C’est l’histoire d’un conte, un conte comme seuls savent nous conter les grands sorciers, les marabouts, les vieillards africains, les samvura, les maîtres de la pluie, le soir au coin des braises, dans le nuit de la savane endormie. C’est l’histoire de la pluie qui ne tombe pas, plus ou de manière bruineuse, comme des gouttes d’un aérosol qui ne pénètrent plus la terre, assèchent le fleuve et les corps, menacent l’équilibre des humains, du clan.
C’est l’histoire de la sécheresse, celle qui fait craqueler le sable, le sol, suspend le temps et ressort les colères, rend impuissante la vie et affaiblie les âmes, l’histoire des commandeurs des nuages qui ne servent plus à grand-chose quand la chaleur s’installe.
C’est l’histoire d’une fureur, celle des femmes qui deviennent maitresses de l’eau, de la terre, de l’histoire.
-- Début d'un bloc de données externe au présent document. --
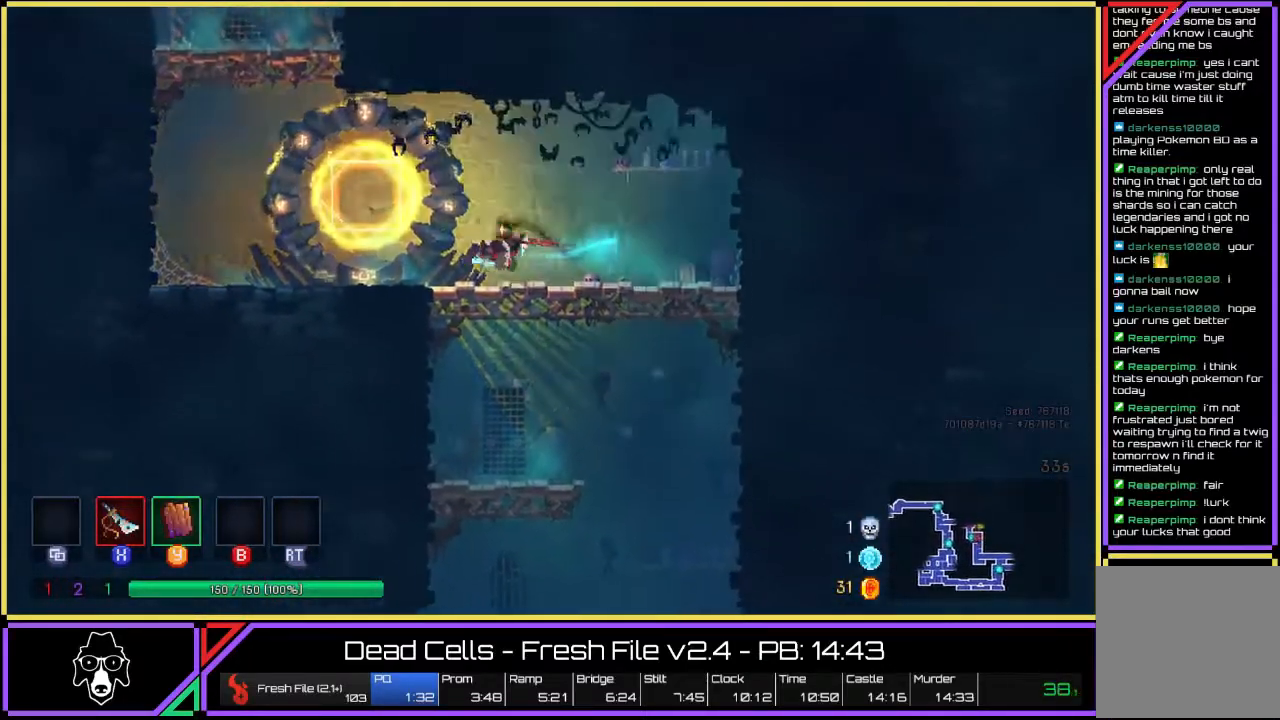
{"buttons": ["CROSS"], "left_stick": "up-left", "right_stick": "center", "events": [[117, "L2", "down"], [217, "L2", "up"], [333, "CROSS", "down"], [450, "CROSS", "up"], [500, "CROSS", "down"]]}
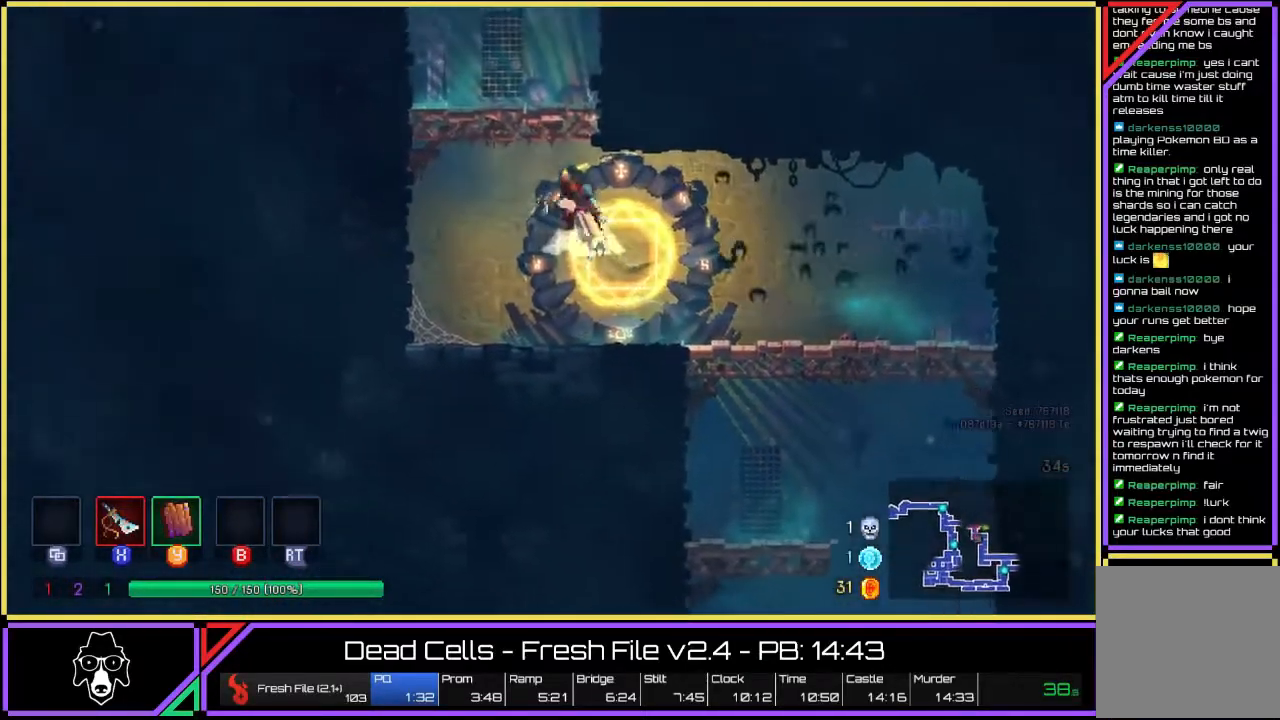
{"buttons": [], "left_stick": "up-left", "right_stick": "center", "events": [[100, "CROSS", "up"], [183, "SQUARE", "down"], [300, "SQUARE", "up"]]}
Ces femmes qui courent pour ne pas crier famine, cherchent une solution pour contrer la colère des dieux.

« La pluie est une femme, disait ma mère. L’une de ces veuves à la superbe retenue : elle possède une robe de sept couleurs mais ne la porte que les jours où elle sort avec le Soleil. » 

C’est l’histoire d’un conte africain où la poésie se mêle au bruissement des gouttes qui tombent discrètement sur les toits du village. Châtiment divin, chamanisme, pollution due à l’usine voisine qui modifie le cycle de l’eau, rejets toxiques ou créatures divines issues d’une lointaine lignée parentale et détentrices d’un sort maudit.

« Ce sont ces fumées qui gênent la pluie. L’eau devient lourde, elle ne peut plus faire nuage… Nous tremblâmes, inquiets : la pluie avait perdu son chemin. Il arrivait à l’eau ce qui advient aux ivrognes : elle oubliait sa destinée. On peut soutenir un ivrogne. Mais qui pourrait apprendre à la pluie à reprendre ses sentiers millénaires. »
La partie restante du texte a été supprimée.